» **To-do item**
Set down each line exactly, beginning with the one that contains "32,000 gp |" and continuing through the last line of the listing, and nothing else.

» **Data section**

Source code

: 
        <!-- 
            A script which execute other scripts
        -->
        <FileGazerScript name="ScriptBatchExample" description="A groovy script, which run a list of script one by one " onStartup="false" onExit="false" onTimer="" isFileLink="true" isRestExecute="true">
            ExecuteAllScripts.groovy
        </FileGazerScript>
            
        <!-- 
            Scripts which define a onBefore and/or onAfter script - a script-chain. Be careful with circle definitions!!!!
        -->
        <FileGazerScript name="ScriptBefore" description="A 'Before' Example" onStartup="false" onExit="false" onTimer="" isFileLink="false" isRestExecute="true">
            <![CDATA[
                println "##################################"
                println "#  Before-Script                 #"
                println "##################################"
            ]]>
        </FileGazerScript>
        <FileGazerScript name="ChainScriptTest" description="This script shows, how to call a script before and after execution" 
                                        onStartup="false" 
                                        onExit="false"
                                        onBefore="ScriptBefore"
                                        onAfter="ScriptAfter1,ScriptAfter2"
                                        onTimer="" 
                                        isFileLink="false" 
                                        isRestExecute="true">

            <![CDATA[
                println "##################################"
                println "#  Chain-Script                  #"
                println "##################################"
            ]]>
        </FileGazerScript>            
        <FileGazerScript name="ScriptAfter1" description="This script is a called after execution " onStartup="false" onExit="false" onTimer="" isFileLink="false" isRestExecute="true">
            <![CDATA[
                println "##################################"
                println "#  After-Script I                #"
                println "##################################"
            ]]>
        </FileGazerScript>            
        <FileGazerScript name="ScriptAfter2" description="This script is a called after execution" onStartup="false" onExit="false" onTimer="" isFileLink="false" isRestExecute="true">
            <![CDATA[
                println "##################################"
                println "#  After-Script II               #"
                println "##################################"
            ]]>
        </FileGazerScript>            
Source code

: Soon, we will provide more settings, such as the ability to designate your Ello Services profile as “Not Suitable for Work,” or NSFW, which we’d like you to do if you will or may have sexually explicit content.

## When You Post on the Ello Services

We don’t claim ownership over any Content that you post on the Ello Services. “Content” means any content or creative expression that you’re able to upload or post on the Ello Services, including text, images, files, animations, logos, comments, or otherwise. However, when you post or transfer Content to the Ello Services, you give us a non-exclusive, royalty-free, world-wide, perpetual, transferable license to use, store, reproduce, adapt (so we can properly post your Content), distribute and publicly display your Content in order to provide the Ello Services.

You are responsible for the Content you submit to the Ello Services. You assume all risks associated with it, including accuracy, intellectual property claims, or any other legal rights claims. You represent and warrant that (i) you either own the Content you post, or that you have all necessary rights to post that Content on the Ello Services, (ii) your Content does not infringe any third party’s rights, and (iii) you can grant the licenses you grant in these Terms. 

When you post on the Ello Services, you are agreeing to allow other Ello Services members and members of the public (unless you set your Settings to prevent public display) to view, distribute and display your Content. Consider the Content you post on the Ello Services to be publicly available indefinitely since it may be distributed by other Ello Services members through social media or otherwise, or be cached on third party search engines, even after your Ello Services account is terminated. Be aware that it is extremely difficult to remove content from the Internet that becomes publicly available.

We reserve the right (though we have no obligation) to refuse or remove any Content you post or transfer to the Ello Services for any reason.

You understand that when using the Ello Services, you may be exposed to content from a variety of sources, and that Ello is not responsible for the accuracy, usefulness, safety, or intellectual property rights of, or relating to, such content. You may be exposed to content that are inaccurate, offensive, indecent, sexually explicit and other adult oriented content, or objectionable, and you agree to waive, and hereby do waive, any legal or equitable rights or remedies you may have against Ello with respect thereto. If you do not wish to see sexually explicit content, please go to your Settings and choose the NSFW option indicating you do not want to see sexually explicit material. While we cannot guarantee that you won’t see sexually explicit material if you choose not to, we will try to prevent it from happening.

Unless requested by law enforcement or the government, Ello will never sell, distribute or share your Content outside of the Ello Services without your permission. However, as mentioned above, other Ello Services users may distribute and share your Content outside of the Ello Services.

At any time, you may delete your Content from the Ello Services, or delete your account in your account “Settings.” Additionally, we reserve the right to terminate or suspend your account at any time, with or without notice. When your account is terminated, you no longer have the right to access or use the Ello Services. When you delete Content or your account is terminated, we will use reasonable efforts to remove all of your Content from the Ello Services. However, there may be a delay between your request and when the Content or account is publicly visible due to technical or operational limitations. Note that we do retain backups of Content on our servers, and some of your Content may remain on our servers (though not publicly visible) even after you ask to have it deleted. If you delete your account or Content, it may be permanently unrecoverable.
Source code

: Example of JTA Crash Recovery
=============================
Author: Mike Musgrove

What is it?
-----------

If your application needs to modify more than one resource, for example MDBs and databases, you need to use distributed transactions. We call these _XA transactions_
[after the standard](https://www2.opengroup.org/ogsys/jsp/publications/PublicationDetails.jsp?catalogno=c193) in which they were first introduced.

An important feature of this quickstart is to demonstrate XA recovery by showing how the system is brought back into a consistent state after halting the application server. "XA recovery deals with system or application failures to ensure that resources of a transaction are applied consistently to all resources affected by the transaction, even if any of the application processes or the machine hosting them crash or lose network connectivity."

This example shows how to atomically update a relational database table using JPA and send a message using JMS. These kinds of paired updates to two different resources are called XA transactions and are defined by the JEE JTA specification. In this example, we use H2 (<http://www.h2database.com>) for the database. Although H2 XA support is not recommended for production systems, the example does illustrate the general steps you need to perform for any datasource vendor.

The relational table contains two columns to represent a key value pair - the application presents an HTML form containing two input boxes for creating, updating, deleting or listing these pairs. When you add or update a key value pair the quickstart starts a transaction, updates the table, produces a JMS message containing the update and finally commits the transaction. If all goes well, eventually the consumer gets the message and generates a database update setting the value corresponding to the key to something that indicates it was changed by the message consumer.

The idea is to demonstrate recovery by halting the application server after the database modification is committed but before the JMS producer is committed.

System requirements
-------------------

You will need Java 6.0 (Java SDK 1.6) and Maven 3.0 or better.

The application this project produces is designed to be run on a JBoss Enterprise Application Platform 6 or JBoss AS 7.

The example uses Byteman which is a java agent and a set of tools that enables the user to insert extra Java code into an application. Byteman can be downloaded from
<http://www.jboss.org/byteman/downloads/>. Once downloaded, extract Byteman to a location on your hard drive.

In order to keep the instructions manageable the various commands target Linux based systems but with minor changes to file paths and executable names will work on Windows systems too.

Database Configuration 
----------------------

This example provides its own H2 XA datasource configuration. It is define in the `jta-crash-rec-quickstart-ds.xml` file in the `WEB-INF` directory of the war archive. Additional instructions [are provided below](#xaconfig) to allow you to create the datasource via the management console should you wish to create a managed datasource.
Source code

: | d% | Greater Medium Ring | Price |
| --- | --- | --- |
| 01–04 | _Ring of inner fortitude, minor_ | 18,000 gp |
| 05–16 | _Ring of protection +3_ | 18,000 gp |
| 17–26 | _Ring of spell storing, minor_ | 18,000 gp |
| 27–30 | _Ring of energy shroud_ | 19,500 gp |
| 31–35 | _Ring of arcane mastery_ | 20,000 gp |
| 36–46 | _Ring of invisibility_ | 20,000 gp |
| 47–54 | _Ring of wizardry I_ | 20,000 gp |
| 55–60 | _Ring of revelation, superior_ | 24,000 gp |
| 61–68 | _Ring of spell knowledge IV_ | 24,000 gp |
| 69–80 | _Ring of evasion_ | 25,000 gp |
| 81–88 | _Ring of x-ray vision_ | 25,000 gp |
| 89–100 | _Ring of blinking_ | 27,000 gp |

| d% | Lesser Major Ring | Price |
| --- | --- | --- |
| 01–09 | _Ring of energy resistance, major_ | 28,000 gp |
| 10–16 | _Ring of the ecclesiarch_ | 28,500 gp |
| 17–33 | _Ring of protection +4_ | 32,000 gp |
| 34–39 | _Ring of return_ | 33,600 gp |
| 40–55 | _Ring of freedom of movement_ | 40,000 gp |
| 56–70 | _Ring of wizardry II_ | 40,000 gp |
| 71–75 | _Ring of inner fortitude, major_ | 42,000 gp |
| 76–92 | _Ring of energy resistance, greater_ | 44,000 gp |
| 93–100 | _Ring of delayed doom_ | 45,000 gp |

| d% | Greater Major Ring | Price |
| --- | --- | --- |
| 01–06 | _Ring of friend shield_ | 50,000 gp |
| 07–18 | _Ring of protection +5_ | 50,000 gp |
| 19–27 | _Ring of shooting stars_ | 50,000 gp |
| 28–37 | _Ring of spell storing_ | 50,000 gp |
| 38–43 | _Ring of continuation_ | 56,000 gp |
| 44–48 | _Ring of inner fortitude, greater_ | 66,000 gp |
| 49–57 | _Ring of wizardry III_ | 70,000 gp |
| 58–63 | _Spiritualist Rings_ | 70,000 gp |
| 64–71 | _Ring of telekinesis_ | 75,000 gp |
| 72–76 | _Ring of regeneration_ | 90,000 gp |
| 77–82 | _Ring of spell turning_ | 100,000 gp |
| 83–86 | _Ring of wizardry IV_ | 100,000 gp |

» **Final answer**
| 17–33 | _Ring of protection +4_ | 32,000 gp |
| 34–39 | _Ring of return_ | 33,600 gp |
| 40–55 | _Ring of freedom of movement_ | 40,000 gp |
| 56–70 | _Ring of wizardry II_ | 40,000 gp |
| 71–75 | _Ring of inner fortitude, major_ | 42,000 gp |
| 76–92 | _Ring of energy resistance, greater_ | 44,000 gp |
| 93–100 | _Ring of delayed doom_ | 45,000 gp |

| d% | Greater Major Ring | Price |
| --- | --- | --- |
| 01–06 | _Ring of friend shield_ | 50,000 gp |
| 07–18 | _Ring of protection +5_ | 50,000 gp |
| 19–27 | _Ring of shooting stars_ | 50,000 gp |
| 28–37 | _Ring of spell storing_ | 50,000 gp |
| 38–43 | _Ring of continuation_ | 56,000 gp |
| 44–48 | _Ring of inner fortitude, greater_ | 66,000 gp |
| 49–57 | _Ring of wizardry III_ | 70,000 gp |
| 58–63 | _Spiritualist Rings_ | 70,000 gp |
| 64–71 | _Ring of telekinesis_ | 75,000 gp |
| 72–76 | _Ring of regeneration_ | 90,000 gp |
| 77–82 | _Ring of spell turning_ | 100,000 gp |
| 83–86 | _Ring of wizardry IV_ | 100,000 gp |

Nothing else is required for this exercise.